WHAT TO WORK ON. In the entries below, which lines run from the one containing "index tip: (56, 84)" to the one containing "index dip: (88, 110)"? Copy exactly those lines, ends included, and no others.

INPUT DATA.
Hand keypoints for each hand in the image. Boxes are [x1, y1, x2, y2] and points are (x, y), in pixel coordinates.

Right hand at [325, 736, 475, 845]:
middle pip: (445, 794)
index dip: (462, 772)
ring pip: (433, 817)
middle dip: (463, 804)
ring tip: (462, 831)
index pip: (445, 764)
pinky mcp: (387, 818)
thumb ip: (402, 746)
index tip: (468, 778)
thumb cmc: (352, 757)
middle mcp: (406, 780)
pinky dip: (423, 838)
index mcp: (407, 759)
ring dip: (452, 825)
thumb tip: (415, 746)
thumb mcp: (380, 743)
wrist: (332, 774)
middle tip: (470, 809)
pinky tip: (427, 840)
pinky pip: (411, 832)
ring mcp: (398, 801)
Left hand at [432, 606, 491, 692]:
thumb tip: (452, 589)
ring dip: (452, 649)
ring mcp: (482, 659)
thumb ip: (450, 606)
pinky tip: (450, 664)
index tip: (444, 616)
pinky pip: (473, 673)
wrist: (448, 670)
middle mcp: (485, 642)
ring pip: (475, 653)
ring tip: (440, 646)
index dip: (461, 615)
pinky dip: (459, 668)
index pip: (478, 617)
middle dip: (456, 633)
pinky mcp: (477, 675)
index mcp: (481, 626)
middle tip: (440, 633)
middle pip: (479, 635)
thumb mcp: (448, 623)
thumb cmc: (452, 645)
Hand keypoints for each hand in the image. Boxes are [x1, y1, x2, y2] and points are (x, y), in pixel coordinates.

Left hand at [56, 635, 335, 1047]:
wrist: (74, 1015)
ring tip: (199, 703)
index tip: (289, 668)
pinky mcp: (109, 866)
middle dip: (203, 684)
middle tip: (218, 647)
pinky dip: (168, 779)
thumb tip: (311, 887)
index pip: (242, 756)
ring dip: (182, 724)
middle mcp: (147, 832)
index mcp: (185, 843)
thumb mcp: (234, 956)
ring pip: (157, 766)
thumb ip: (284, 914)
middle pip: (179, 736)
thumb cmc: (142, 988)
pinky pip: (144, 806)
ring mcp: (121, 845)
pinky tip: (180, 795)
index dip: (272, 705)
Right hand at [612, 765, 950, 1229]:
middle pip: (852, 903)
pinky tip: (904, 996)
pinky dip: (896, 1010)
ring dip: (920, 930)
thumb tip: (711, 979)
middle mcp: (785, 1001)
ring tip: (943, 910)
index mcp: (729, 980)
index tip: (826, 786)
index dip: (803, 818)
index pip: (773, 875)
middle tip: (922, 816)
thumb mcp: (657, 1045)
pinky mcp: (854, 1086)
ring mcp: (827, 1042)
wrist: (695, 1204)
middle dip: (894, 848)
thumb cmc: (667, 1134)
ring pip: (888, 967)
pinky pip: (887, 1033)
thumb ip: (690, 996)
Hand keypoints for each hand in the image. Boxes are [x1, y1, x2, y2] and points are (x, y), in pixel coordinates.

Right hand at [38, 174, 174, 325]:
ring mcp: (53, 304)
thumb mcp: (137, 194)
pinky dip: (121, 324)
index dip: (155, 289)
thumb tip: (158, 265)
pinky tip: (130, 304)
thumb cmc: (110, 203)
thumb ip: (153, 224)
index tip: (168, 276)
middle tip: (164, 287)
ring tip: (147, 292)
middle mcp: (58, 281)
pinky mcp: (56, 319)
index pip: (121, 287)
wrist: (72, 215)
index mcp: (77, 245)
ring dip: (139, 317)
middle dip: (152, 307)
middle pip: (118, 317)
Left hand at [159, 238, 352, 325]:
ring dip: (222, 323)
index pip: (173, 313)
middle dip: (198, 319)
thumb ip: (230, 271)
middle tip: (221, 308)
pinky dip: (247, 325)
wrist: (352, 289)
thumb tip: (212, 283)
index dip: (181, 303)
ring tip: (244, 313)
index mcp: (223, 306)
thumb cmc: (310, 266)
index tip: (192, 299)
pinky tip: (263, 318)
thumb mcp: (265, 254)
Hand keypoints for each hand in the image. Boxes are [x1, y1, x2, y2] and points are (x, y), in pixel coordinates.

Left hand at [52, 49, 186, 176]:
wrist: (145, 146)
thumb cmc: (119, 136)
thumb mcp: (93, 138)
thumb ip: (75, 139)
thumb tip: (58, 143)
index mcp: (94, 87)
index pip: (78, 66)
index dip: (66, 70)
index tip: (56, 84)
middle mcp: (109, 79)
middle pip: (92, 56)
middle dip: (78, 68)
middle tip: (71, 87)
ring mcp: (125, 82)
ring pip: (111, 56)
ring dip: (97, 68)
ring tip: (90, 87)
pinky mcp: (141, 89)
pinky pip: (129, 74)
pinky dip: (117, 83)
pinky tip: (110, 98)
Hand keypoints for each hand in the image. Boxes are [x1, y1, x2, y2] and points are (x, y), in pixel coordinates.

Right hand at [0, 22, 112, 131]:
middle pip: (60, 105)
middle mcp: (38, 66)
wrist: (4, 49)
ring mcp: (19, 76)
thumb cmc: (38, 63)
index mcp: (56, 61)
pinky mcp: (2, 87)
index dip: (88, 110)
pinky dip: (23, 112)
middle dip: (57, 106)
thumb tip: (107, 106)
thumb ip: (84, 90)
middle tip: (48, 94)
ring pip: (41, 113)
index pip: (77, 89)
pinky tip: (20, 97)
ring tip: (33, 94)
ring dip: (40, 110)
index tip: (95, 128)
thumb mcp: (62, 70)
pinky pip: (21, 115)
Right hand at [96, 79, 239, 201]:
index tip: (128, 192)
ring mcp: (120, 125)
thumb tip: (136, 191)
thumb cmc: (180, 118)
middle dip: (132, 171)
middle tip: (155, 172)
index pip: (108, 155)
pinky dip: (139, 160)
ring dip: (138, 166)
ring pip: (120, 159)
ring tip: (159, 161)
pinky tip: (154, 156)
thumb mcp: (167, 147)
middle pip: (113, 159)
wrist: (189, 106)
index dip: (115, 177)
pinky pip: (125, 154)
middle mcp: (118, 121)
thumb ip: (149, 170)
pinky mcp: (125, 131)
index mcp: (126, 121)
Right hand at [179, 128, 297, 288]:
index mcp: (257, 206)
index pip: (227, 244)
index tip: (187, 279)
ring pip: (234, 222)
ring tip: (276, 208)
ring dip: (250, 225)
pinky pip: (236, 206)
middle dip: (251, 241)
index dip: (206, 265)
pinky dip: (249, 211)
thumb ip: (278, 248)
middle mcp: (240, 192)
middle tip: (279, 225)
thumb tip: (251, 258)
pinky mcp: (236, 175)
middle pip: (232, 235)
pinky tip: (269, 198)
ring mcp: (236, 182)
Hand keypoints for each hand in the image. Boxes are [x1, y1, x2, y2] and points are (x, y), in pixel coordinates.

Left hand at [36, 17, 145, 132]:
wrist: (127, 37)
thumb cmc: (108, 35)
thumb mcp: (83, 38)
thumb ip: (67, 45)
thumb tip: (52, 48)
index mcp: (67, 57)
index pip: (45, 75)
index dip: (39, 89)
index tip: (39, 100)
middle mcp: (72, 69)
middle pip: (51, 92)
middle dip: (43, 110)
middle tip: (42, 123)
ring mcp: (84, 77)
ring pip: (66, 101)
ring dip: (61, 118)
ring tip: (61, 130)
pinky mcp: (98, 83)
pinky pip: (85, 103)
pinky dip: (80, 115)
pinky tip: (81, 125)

EXPECTED OUTPUT.
index tip: (56, 84)
middle mcp: (109, 79)
middle pip: (92, 56)
middle dip: (78, 68)
middle tip: (71, 87)
ring mcp: (125, 82)
ring pip: (111, 56)
ring dip: (97, 68)
ring tip: (90, 87)
pinky mcp: (141, 89)
pinky pip: (129, 74)
pinky dip: (117, 83)
pinky tip: (110, 98)
Hand keypoints for each hand in the image. Boxes are [x1, y1, x2, y2] and points are (x, y), in pixel coordinates.

Right hand at [0, 22, 112, 131]:
middle pip: (60, 105)
middle mcp: (38, 66)
wrist: (4, 49)
ring mcp: (19, 76)
thumb cmc: (38, 63)
index mcp: (56, 61)
pinky mcp: (2, 87)
index dip: (88, 110)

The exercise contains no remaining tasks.